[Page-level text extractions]
# # # # #

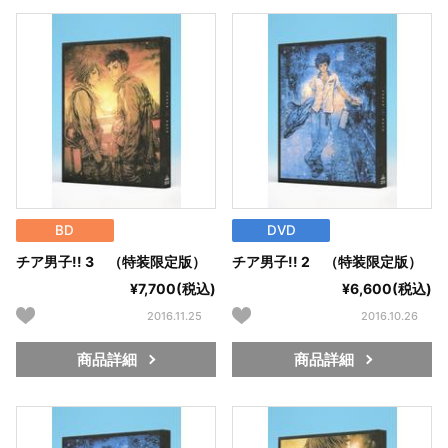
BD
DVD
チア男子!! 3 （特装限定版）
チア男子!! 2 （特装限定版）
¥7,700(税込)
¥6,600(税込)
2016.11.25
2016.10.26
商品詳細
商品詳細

# # # # #

**GOAL OF THE EXERCISE:**
Render the text lines from all the records as a JSON list of strings, one string per line, with blank lines omitted. Leave the pictures out of the answer.

**TASK OUTPUT:**
[
  "BD",
  "DVD",
  "チア男子!! 3 （特装限定版）",
  "チア男子!! 2 （特装限定版）",
  "¥7,700(税込)",
  "¥6,600(税込)",
  "2016.11.25",
  "2016.10.26",
  "商品詳細",
  "商品詳細"
]